◆ Exercise details: Please rewrite the listing below, changing "Код для" to "Ссылка для" wherever it occurs and keeping everything else the same.
-------------------------
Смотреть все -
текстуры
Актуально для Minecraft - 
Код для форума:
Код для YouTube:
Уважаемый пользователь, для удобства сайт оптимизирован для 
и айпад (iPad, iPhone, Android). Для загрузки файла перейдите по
-------------------------
◆ Written solution:
Смотреть все -
текстуры
Актуально для Minecraft - 
Ссылка для форума:
Ссылка для YouTube:
Уважаемый пользователь, для удобства сайт оптимизирован для 
и айпад (iPad, iPhone, Android). Для загрузки файла перейдите по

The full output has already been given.